The short answer is: Jesus did. As Luke 4:16 illustrates, Jesus’ own Sabbath observance involved visiting the synagogue (see also Mk. 1:21and Lk. 13:10). Yes, he tangled with religious leaders who objected to some of his Sabbath activities, but to these nay-sayers he simply pointed out that “the Sabbath was made for humankind, and not humankind for the Sabbath.” Then he calmly reminded them that he was, in fact, “lord of the Sabbath” (Mk. 2:23-28).
Jesus’ early followers continued to observe the Sabbath, and often proclaimed the Gospel at Sabbath synagogue gatherings (Acts 13:14-16; 17:1-3). These gatherings would have happened on Saturday—the Sabbath Day. Sunday—the Lord’s Day—was also a day set apart for honoring Jesus’ resurrection, which, according to all of the gospels, had happened on a Sunday.
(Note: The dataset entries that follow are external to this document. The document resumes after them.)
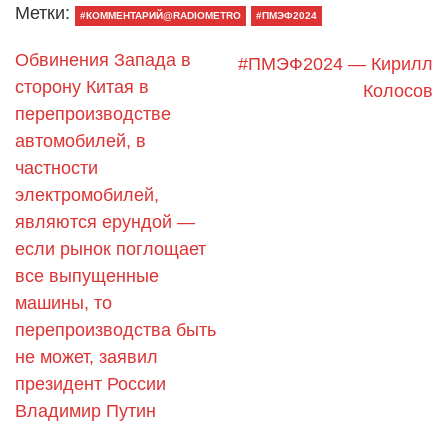
Метки:
#КОММЕНТАРИЙ@RADIOMETRO
#ПМЭФ2024
Обвинения Запада в
#ПМЭФ2024 — Кирилл
сторону Китая в
Колосов
перепроизводстве
автомобилей, в
частности
электромобилей,
являются ерундой —
если рынок поглощает
все выпущенные
машины, то
перепроизводства быть
не может, заявил
президент России
Владимир Путин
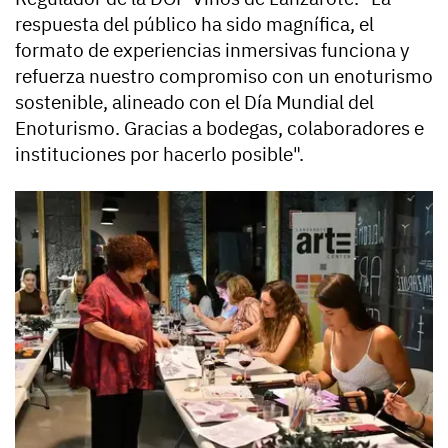
respuesta del público ha sido magnífica, el
formato de experiencias inmersivas funciona y
refuerza nuestro compromiso con un enoturismo
sostenible, alineado con el Día Mundial del
Enoturismo. Gracias a bodegas, colaboradores e
instituciones por hacerlo posible".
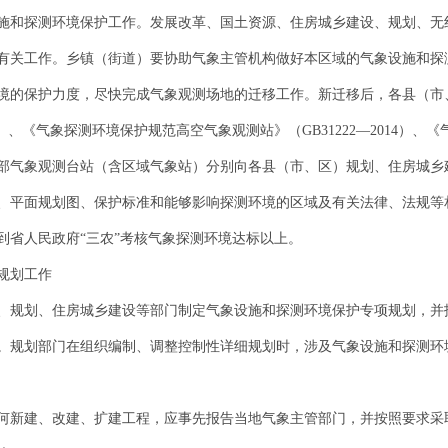
施和探测环境保护工作。发展改革、国土资源、住房城乡建设、规划、无
有关工作。乡镇（街道）要协助气象主管机构做好本区域的气象设施和探
境的保护力度，尽快完成气象观测场地的迁移工作。新迁移后，各县（市
14）、《气象探测环境保护规范高空气象观测站》（GB31222—2014）、
内全部气象观测台站（含区域气象站）分别向各县（市、区）规划、住房城
、平面规划图、保护标准和能够影响探测环境的区域及有关法律、法规等
到省人民政府“三农”考核气象探测环境达标以上。
规划工作
、规划、住房城乡建设等部门制定气象设施和探测环境保护专项规划，并
。规划部门在组织编制、调整控制性详细规划时，涉及气象设施和探测环
何新建、改建、扩建工程，应事先报告当地气象主管部门，并按照要求采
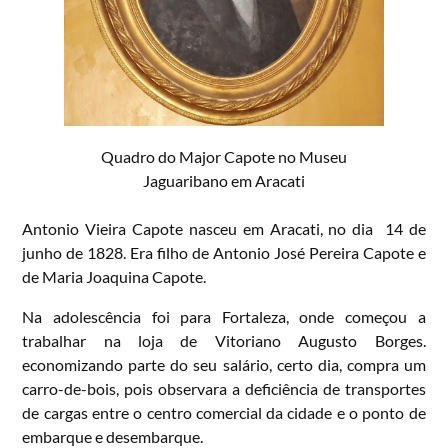
Quadro do Major Capote no Museu
Jaguaribano em Aracati
Antonio Vieira Capote nasceu em Aracati, no dia 14 de
junho de 1828. Era filho de Antonio José Pereira Capote e
de Maria Joaquina Capote.
Na adolescência foi para Fortaleza, onde começou a
trabalhar na loja de Vitoriano Augusto Borges.
economizando parte do seu salário, certo dia, compra um
carro-de-bois, pois observara a deficiência de transportes
de cargas entre o centro comercial da cidade e o ponto de
embarque e desembarque.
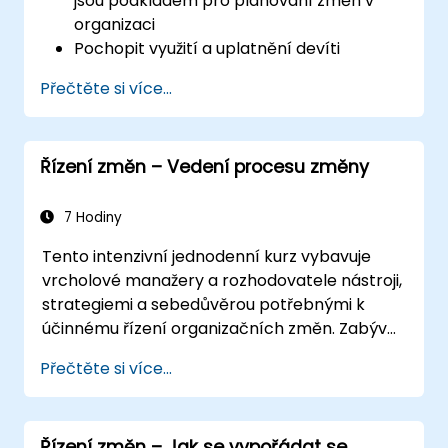
jsou podkladem pro plánování změn v
organizaci
Pochopit využití a uplatnění devíti
principů změny
Přečtěte si více...
Sestavit plán změn vhodný pro svou
oblast podnikání
Řízení změn – Vedení procesu změny
7 Hodiny
Tento intenzivní jednodenní kurz vybavuje
vrcholové manažery a rozhodovatele nástroji,
strategiemi a sebedůvěrou potřebnými k
účinnému řízení organizačních změn. Zabývá
se jak technickými aspekty změn, tak jejich
Přečtěte si více...
lidskou stránkou, aby účastníci dokázali
zvládnout odpor zaměstnanců, podpořit jejich
angažovanost a dosáhnout udržitelné
Řízení změn – Jak se vypořádat se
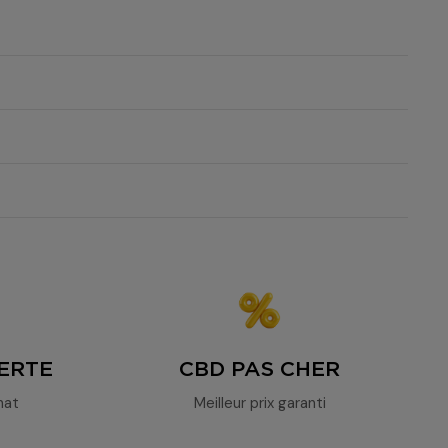
taux de CBD élevé
 Weed
 de CBD élevé
ERTE
CBD PAS CHER
hat
Meilleur prix garanti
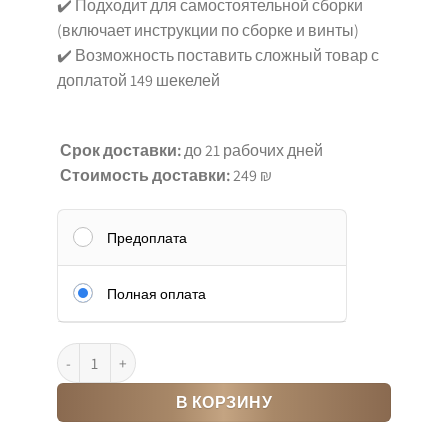
✔️ Подходит для самостоятельной сборки
(включает инструкции по сборке и винты)
✔️ Возможность поставить сложный товар с
доплатой 149 шекелей
Срок доставки:
до 21 рабочих дней
Стоимость доставки:
249 ₪
Предоплата
Полная оплата
Количество товара זל מעוצבת עם 7 מדפים – רוחב 120 ס"מ
В КОРЗИНУ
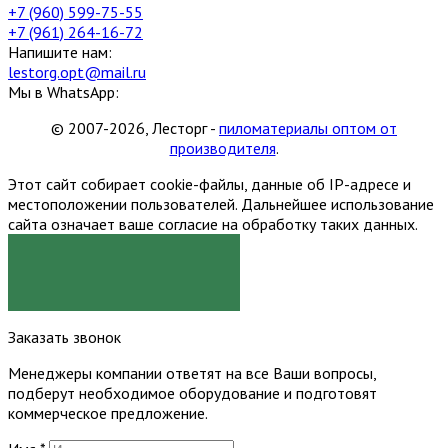
+7 (960) 599-75-55
+7 (961) 264-16-72
Напишите нам:
lestorg.opt@mail.ru
Мы в WhatsApp:
© 2007-2026, Лесторг -
пиломатериалы оптом от
производителя
.
Этот сайт собирает cookie-файлы, данные об IP-адресе и
местоположении пользователей. Дальнейшее использование
сайта означает ваше согласие на обработку таких данных.
Я СОГЛАСЕН
Заказать звонок
Менеджеры компании ответят на все Ваши вопросы,
подберут необходимое оборудование и подготовят
коммерческое предложение.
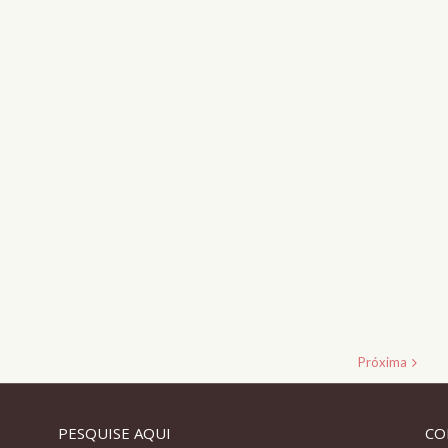
Próxima
PESQUISE AQUI
CO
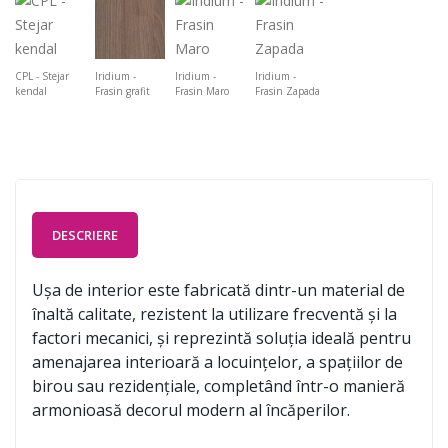
CPL - Stejar
Iridium -
Iridium -
Iridium -
kendal
Frasin grafit
Frasin Maro
Frasin Zapada
DESCRIERE
Ușa de interior este fabricată dintr-un material de
înaltă calitate, rezistent la utilizare frecventă și la
factori mecanici, și reprezintă soluția ideală pentru
amenajarea interioară a locuințelor, a spațiilor de
birou sau rezidențiale, completând într-o manieră
armonioasă decorul modern al încăperilor.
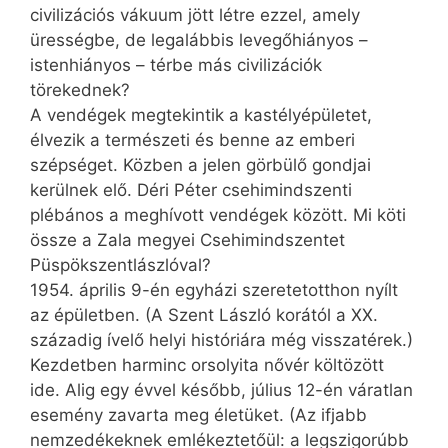
civilizációs vákuum jött létre ezzel, amely
ürességbe, de legalábbis levegőhiányos –
istenhiányos – térbe más civilizációk
törekednek?
A vendégek megtekintik a kastélyépületet,
élvezik a természeti és benne az emberi
szépséget. Közben a jelen görbülő gondjai
kerülnek elő. Déri Péter csehimindszenti
plébános a meghívott vendégek között. Mi köti
össze a Zala megyei Csehimindszentet
Püspökszentlászlóval?
1954. április 9-én egyházi szeretetotthon nyílt
az épületben. (A Szent László korától a XX.
századig ívelő helyi históriára még visszatérek.)
Kezdetben harminc orsolyita nővér költözött
ide. Alig egy évvel később, július 12-én váratlan
esemény zavarta meg életüket. (Az ifjabb
nemzedékeknek emlékeztetőül: a legszigorúbb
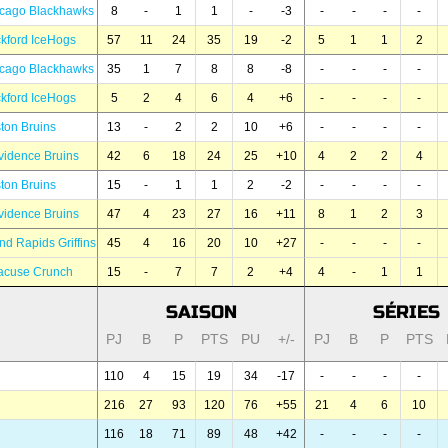
icago Blackhawks
8
-
1
1
-
-3
-
-
-
-
kford IceHogs
57
11
24
35
19
-2
5
1
1
2
icago Blackhawks
35
1
7
8
8
-8
-
-
-
-
kford IceHogs
5
2
4
6
4
+6
-
-
-
-
ton Bruins
13
-
2
2
10
+6
-
-
-
-
vidence Bruins
42
6
18
24
25
+10
4
2
2
4
ton Bruins
15
-
1
1
2
-2
-
-
-
-
vidence Bruins
47
4
23
27
16
+11
8
1
2
3
nd Rapids Griffins
45
4
16
20
10
+27
-
-
-
-
acuse Crunch
15
-
7
7
2
+4
4
-
1
1
SAISON
SÉRIES
PJ
B
P
PTS
PU
+/-
PJ
B
P
PTS
110
4
15
19
34
-17
-
-
-
-
216
27
93
120
76
+55
21
4
6
10
116
18
71
89
48
+42
-
-
-
-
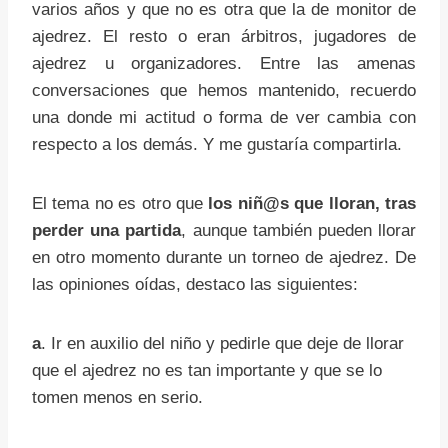
varios años y que no es otra que la de monitor de
ajedrez. El resto o eran árbitros, jugadores de
ajedrez u organizadores. Entre las amenas
conversaciones que hemos mantenido, recuerdo
una donde mi actitud o forma de ver cambia con
respecto a los demás. Y me gustaría compartirla.
El tema no es otro que
los niñ@s que lloran, tras
perder una partida
, aunque también pueden llorar
en otro momento durante un torneo de ajedrez. De
las opiniones oídas, destaco las siguientes:
a
. Ir en auxilio del niño y pedirle que deje de llorar
que el ajedrez no es tan importante y que se lo
tomen menos en serio.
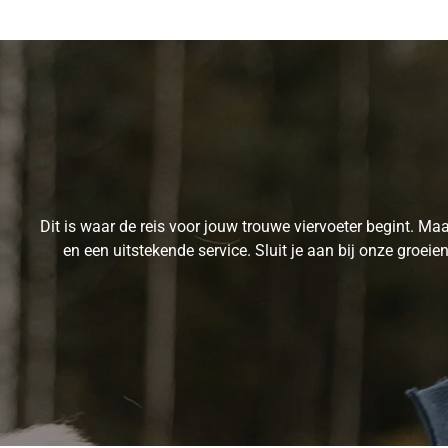
Dit is waar de reis voor jouw trouwe viervoeter begint. 
en een uitstekende service. Sluit je aan bij onze groe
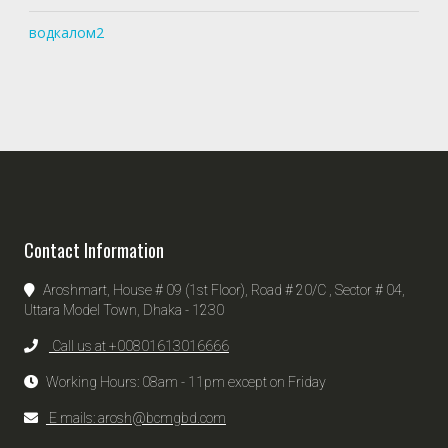
водкалом2
Contact Information
Aroshmart, House # 09 (1st Floor), Road # 20/C , Sector # 04,
Uttara Model Town, Dhaka - 1230
Call us at +00801613016666
Working Hours: 08am - 11pm except on Friday
E mails: arosh@bcmgbd.com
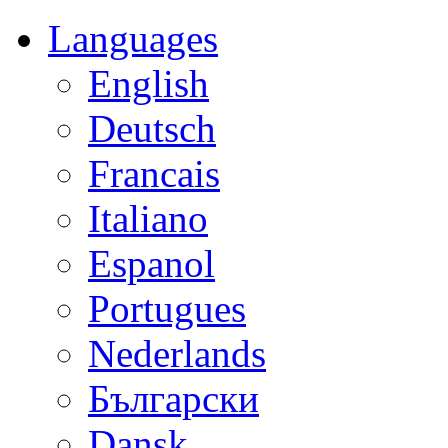
Languages
English
Deutsch
Francais
Italiano
Espanol
Portugues
Nederlands
Български
Dansk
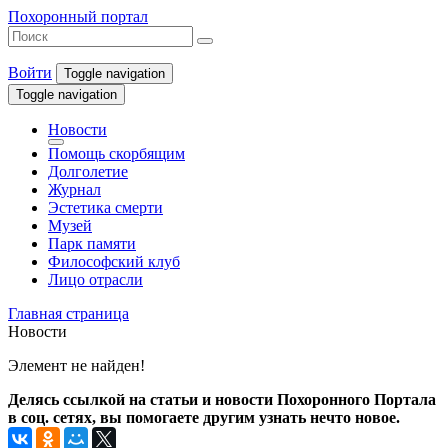
Похоронный портал
Войти
Toggle navigation
Toggle navigation
Новости
Помощь скорбящим
Долголетие
Журнал
Эстетика смерти
Музей
Парк памяти
Философский клуб
Лицо отрасли
Главная страница
Новости
Элемент не найден!
Делясь ссылкой на статьи и новости Похоронного Портала
в соц. сетях, вы помогаете другим узнать нечто новое.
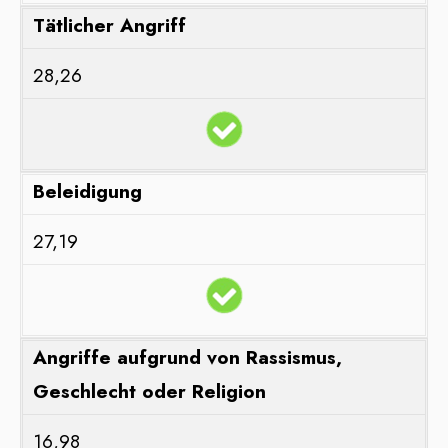
Tätlicher Angriff
28,26
Beleidigung
27,19
Angriffe aufgrund von Rassismus,
Geschlecht oder Religion
16,98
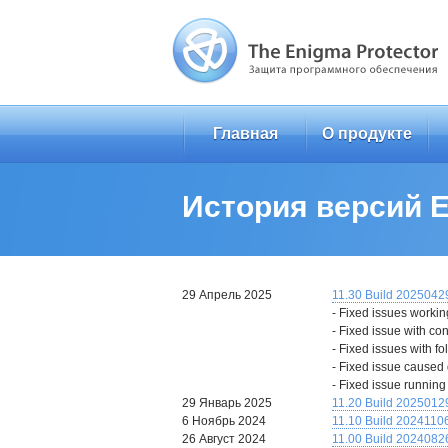
Главная
О продукте
История версий En
29 Апрель 2025
11.30 Build 2025042
- Fixed issues working
- Fixed issue with co
- Fixed issues with fol
- Fixed issue caused
- Fixed issue runnin
29 Январь 2025
11.20 Build 2025012
6 Ноябрь 2024
11.10 Build 2024110
26 Август 2024
11.00 Build 2024082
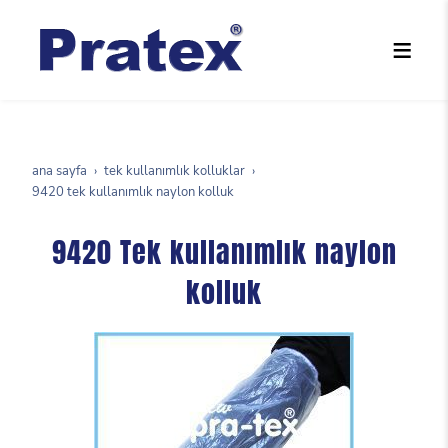
ana sayfa
tek kullanımlık kolluklar
9420 tek kullanımlık naylon kolluk
9420 Tek kullanımlık naylon
kolluk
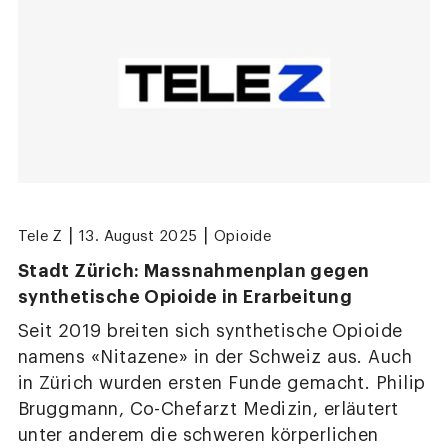
|
|
Tele Z
13. August 2025
Opioide
Stadt Zürich: Massnahmenplan gegen
synthetische Opioide in Erarbeitung
Seit 2019 breiten sich synthetische Opioide
namens «Nitazene» in der Schweiz aus. Auch
in Zürich wurden ersten Funde gemacht. Philip
Bruggmann, Co-Chefarzt Medizin, erläutert
unter anderem die schweren körperlichen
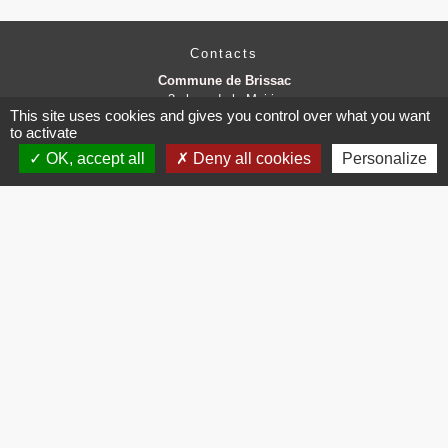
Contacts
Commune de Brissac
3 place de la Mairie
This site uses cookies and gives you control over what you want
34190 Brissac - FRANCE
to activate
+33 4 67 73 71 56
OK, accept all
Deny all cookies
Personalize
Contact par formulaire
Mentions légales
-
Politique de confidentialité
-
Accessibilité
-
Plan du site
-
Gestion des cookies
Site créé en partenariat avec Réseau des Communes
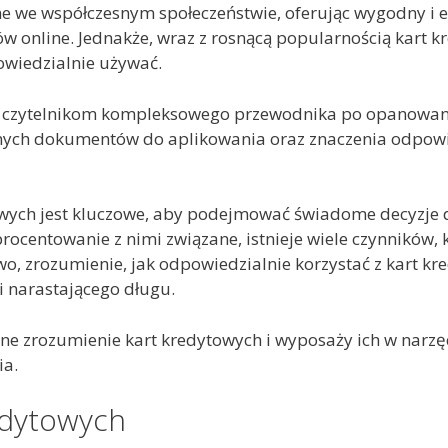
ne we współczesnym społeczeństwie, oferując wygodny i
 online. Jednakże, wraz z rosnącą popularnością kart k
powiedzialnie używać.
e czytelnikom kompleksowego przewodnika po opanowani
nych dokumentów do aplikowania oraz znaczenia odpowi
wych jest kluczowe, aby podejmować świadome decyzje d
procentowanie z nimi związane, istnieje wiele czynników,
o, zrozumienie, jak odpowiedzialnie korzystać z kart 
 narastającego długu.
asne zrozumienie kart kredytowych i wyposaży ich w na
ia.
edytowych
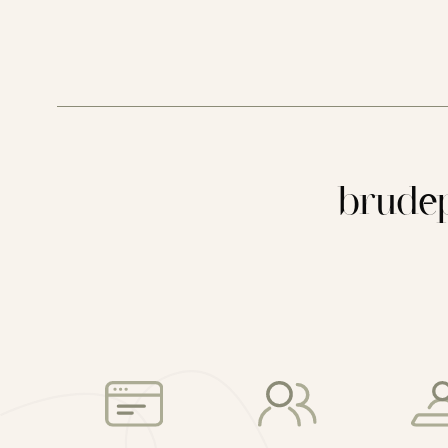
brudep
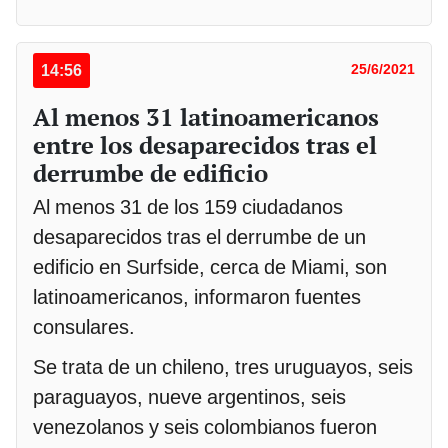
14:56
25/6/2021
Al menos 31 latinoamericanos
entre los desaparecidos tras el
derrumbe de edificio
Al menos 31 de los 159 ciudadanos
desaparecidos tras el derrumbe de un
edificio en Surfside, cerca de Miami, son
latinoamericanos, informaron fuentes
consulares.
Se trata de un chileno, tres uruguayos, seis
paraguayos, nueve argentinos, seis
venezolanos y seis colombianos fueron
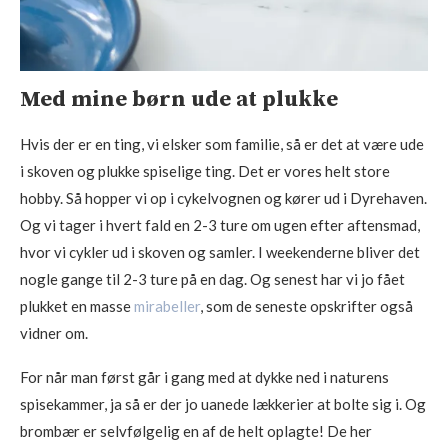
Med mine børn ude at plukke
Hvis der er en ting, vi elsker som familie, så er det at være ude
i skoven og plukke spiselige ting. Det er vores helt store
hobby. Så hopper vi op i cykelvognen og kører ud i Dyrehaven.
Og vi tager i hvert fald en 2-3 ture om ugen efter aftensmad,
hvor vi cykler ud i skoven og samler. I weekenderne bliver det
nogle gange til 2-3 ture på en dag. Og senest har vi jo fået
plukket en masse
mirabeller
, som de seneste opskrifter også
vidner om.
For når man først går i gang med at dykke ned i naturens
spisekammer, ja så er der jo uanede lækkerier at bolte sig i. Og
brombær er selvfølgelig en af de helt oplagte! De her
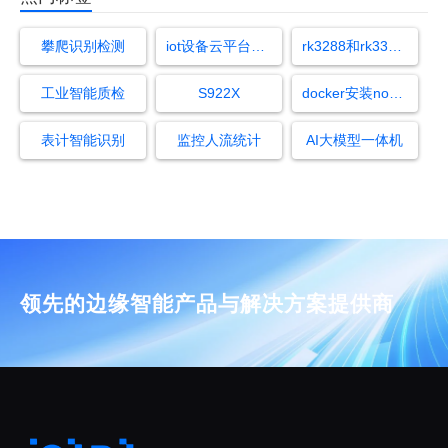
攀爬识别检测
iot设备云平台支持工业路由器
rk3288和rk3368对比
工业智能质检
S922X
docker安装nodered
表计智能识别
监控人流统计
AI大模型一体机
领先的边缘智能产品与解决方案提供商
As Christianity began to spread into the Gentile world, we can assume that celebrating the Sabbath was one of those things that created some tension between Jewish and Gentile Christians. In Colossians 2:16-19, for instance, Paul counsels the Christians in Colossae not to “let anyone condemn you in matters of food and drink or of observing festivals, new moons or Sabbaths.” Yet, this is a far cry from a condemnation of the Sabbath, which Christians from a Jewish background continued to observe.
It wasn’t until 321 C.E. that the newly-converted Roman Emperor Constantine declared that ‘the two should become one,’ so to speak. One wonders if he was worried about workers taking two days “off.” But in any case, he conflated the “Sabbath Day” and the “Lord’s Day,” and Christians have been following his lead ever since. To the extent that we have a “day of rest,” it is now supposed to be on Sunday.
What was lost in that sweeping decision so many centuries ago? Is it possible for contemporary Christians to recover those losses?
In this series, we will explore such questions. At the risk of giving too much away, I think it’s fair to say that such a recovery is not only possible, but urgent.
There, Grandma—I hope you’re happy.
Prayer: Gracious God, we are weary and heavy laden. Grant us rest.